3. Traditional statically typed languages do have type-related runtime errors

C++, Java and C# all allow various forms of casting, many of which are inherently "unsafe" in the sense that they can lead to runtime errors.


The actual difference between static typing (in traditional OOP languages) and duck typing is not that duck typing is less safe, but rather that MyFoo has to explicitly declare that it satisfies the IFoo interface, and there has to be an IFoo interface explicitly defined somewhere to begin with.

So the real tradeoff is not necessarily one of safety, but simply of verbosity.

The benefit of this verbosity is that because the compiler gets more detailed instructions from me, it can check more things for me at compile time. This also tends to enable more powerful static analysis tools that can find memory leaks and race conditions and other subtle problems you might never discover on your own.

The downside is that those more detailed instructions distract from the "real code" that implements the logic you actually care about, making it a tiny bit harder to understand and perhaps easier to break when people have to change it later. A stricter type system is also just as capable of getting in your way as it is of helping you, such as when you have to write a wrapper class around some third-party class just so you can add a declaration that it satisfies an interface the third party had no way of knowing about.

My personal opinion is that an application which has to change extremely frequently and has lots of dependencies (like many web apps) is often better off with less verbose languages where the programmer making the changes can focus solely on getting the "real code" to do the right thing and pass a bunch of tests, instead of fighting the type system on corner cases that will likely never arise before the code has to get changed again.
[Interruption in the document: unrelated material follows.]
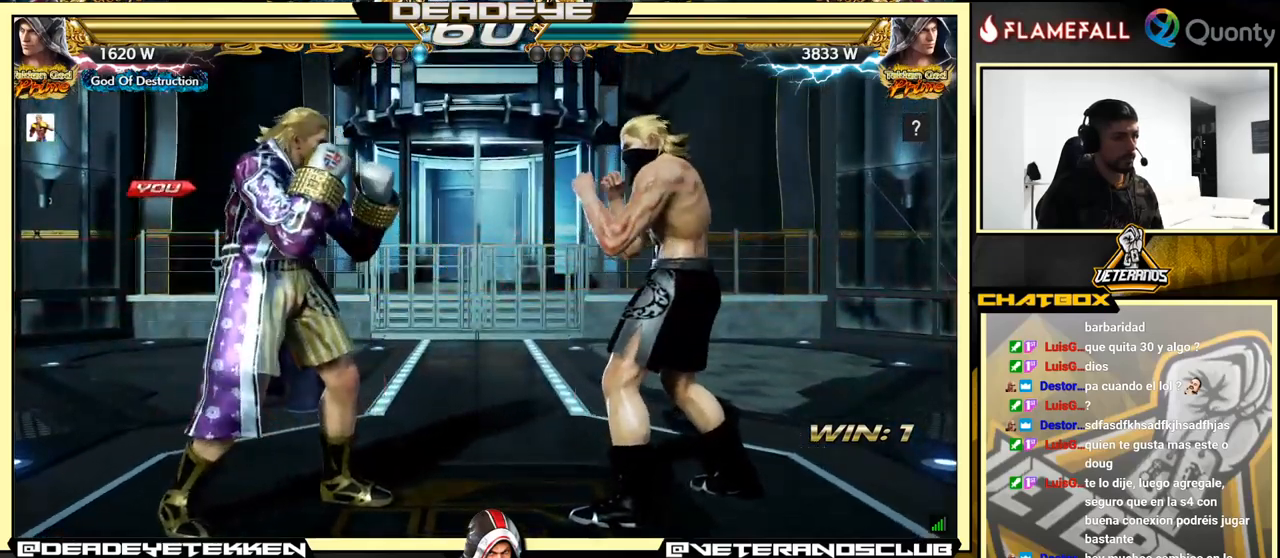
{"buttons": [], "left_stick": "center", "events": [[400, "left_stick", "left"], [450, "left_stick", "center"]]}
On the other hand, an application that should rarely change, has few dependencies and needs to be extremely reliable and consistent over long periods of time (such as a database or a web server) benefits more from taking the time to explicitly define all of its types and to get more compile-time checks and static analysis compiler verify that many classes of bugs are provably impossible.

Ideally, we'll eventually come up with a language that combines static typing as the default with more verbosity-reducing features like duck typing in such a way that you get the best of both worlds and this whole debate becomes a non-issue.

OTHER TIPS

You have an incorrect assumption in there. Duck typing can be statically checked. Since the compiler knows what type is being passed into the function and it knows what operations that function needs, it can detect errors when there is a mismatch.
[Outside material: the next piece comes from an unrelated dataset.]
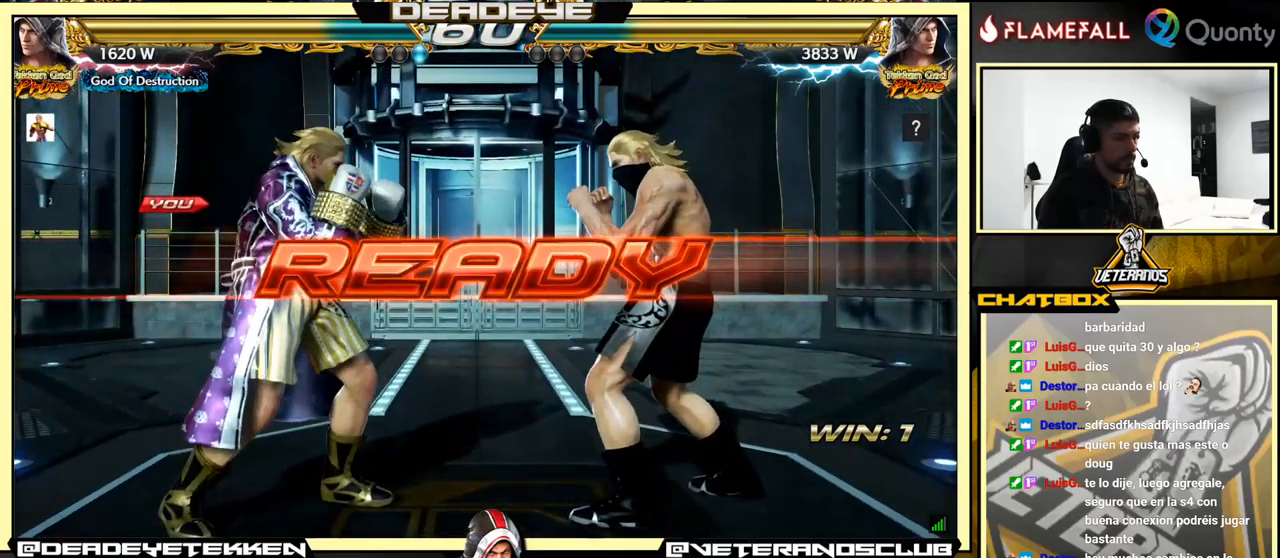
{"buttons": [], "left_stick": "center", "events": [[17, "left_stick", "left"], [83, "left_stick", "center"]]}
Likewise, your second bullet is a little optimistic. Languages like Java have type casting, meaning you can get runtime errors due to trying to do operations on stuff that doesn't support them.

All that said, the argument for languages without type annotations is that they are easier to read. You don't have the "noise" of the type annotations cluttering your code, so you can read what is actually going on. Likewise, for dynamic languages an argument made is that you're going to have the unit tests anyways, so that is not a undue burden.

Personally, I disagree with those arguments but my needs are different from others'.